*Extracted text:*
*** Begin section ***
Cherry Hill Mall is a unincorporated community and growing census-designated place (CDP) located in Cherry Hill, in Camden County, New Jersey, United States. As of the 2020 United States census, the CDP’s population was 14,805, its highest decennial count ever and an increase of 634 (+4.5%) from the 14,171 residents recorded at the 2010 census count, which in turn had reflected an increase of 933 (+7.0%) from the 13,238 counted at the 2000 census. The CDP is home to the namesake Cherry Hill Mall shopping complex.

Geography
According to the United States Census Bureau, Cherry Hill Mall had a total area of 3.646 square miles (9.443 km2), including 3.642 square miles (9.433 km2) of it is land and 0.004 square miles (0.009 km2) of water (0.10%).

Demographics

2010 census

2000 census
As of the 2000 United States census there were 13,238 people, 5,062 households, and 3,649 families residing in Cherry Hill Mall. The population density was 1,381.4/km2 (3,581.8/mi2). There were 5,219 housing units at an average density of 544.6/km2 (1,412.1/mi2). The racial makeup of the CDP was 83.15% White, 5.05% African American, 0.05% Native American, 9.03% Asian, 0.08% Pacific Islander, 1.10% from other races, and 1.54% from two or more races. Hispanic or Latino of any race were 3.01% of the population.

There were 5,062 households, out of which 29.6% had children under the age of 18 living with them, 59.3% were married couples living together, 9.6% had a female householder with no husband present, and 27.9% were non-families. 24.0% of all households were made up of individuals, and 12.5% had someone living alone who was 65 years of age or older. The average household size was 2.56 and the average family size was 3.05.

In Cherry Hill Mall the population was spread out, with 22.5% under the age of 18, 5.5% from 18 to 24, 26.1% from 25 to 44, 25.4% from 45 to 64, and 20.5% who were 65 years of age or older. The median age was 42 years. For every 100 females there were 89.1 males. For every 100 females age 18 and over, there were 85.6 males.

The median income for a household in Cherry Hill Mall was $61,620, and the median income for a family was $69,441. Males had a median income of $51,118 versus $34,355 for females. The per capita income for Cherry Hill Mall was $28,892. About 3.6% of families and 4.8% of the population were below the poverty line, including 5.9% of those under age 18 and 3.9% of those age 65 or over.

The District
The District is a commercially-oriented neighborhood within Cherry Hill Township comprising a high concentration of retail and dining entities, containing the Cherry Hill Mall CDP and adjacent commercial plazas, hotels, big box stores, dining amenities, and a large regional strip mall at the intersection of Route 70 and Haddonfield Road (County Route 644). The District is located in the vicinity of Route 38, Haddonfield Road, and Route 70, situated within 20 minutes of Center City, Philadelphia and Camden, New Jersey.
*** End section ***
*Data records:*
*** Begin section ***
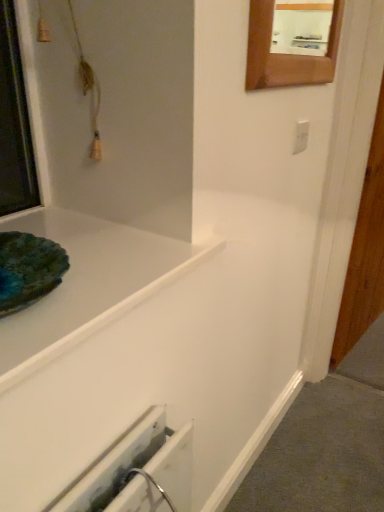
This screenshot has height=512, width=384. Identify the location of free space above white glossy bathtub at upper left (from a real-world perspective). 93,253.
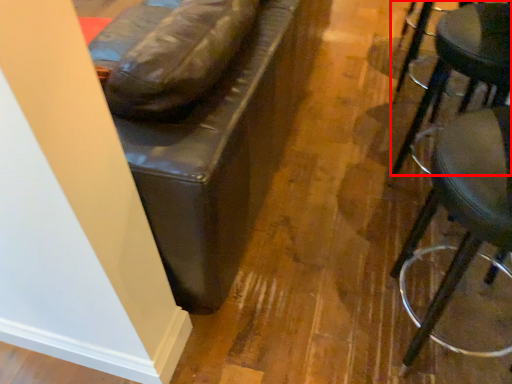
Question: From the image's perspective, considering the relative positions of stool (annotated by the red box) and stool in the image provided, where is stool (annotated by the red box) located with respect to the staircase?

Choices:
 (A) below
 (B) above

Answer: (B)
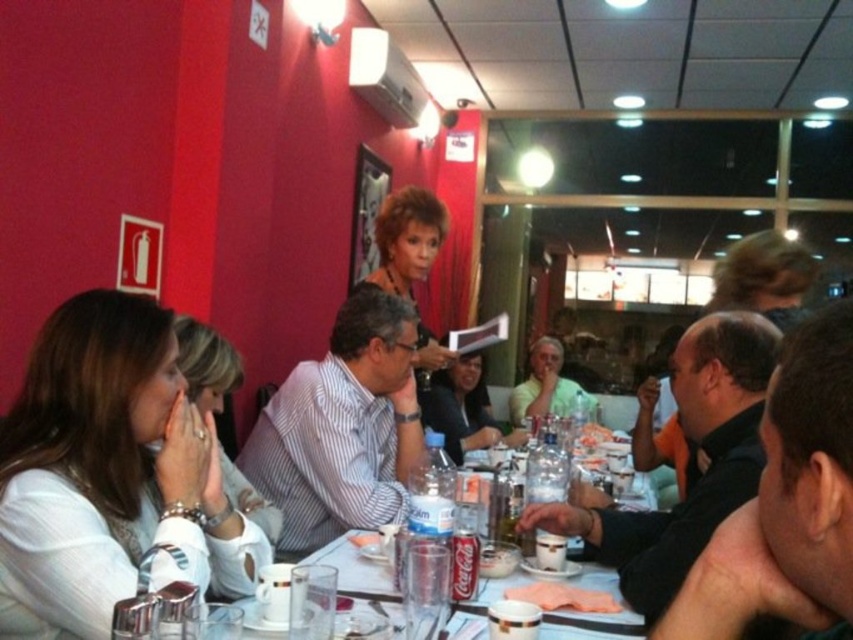
Does white matte shirt at left have a greater height compared to white striped shirt at center?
*** End section ***
*Work request 1:* Reproduce the Cherry Hill Mall article word for word, starting at "There were 5,062" and ending at "size was 3.05.".
*Work request 2:*
Answer these questions from the Cherry Hill Mall article:
(a) What was the CDP's population at the 2020 census?
(b) How many housing units were there at the 2000 census?
(c) What was the median age in 2000?
The listing has no connection to the Cherry Hill Mall article.

*Answer space 1:*
There were 5,062 households, out of which 29.6% had children under the age of 18 living with them, 59.3% were married couples living together, 9.6% had a female householder with no husband present, and 27.9% were non-families. 24.0% of all households were made up of individuals, and 12.5% had someone living alone who was 65 years of age or older. The average household size was 2.56 and the average family size was 3.05.

*Answer space 2:*
(a) 14,805
(b) 5,219
(c) 42 years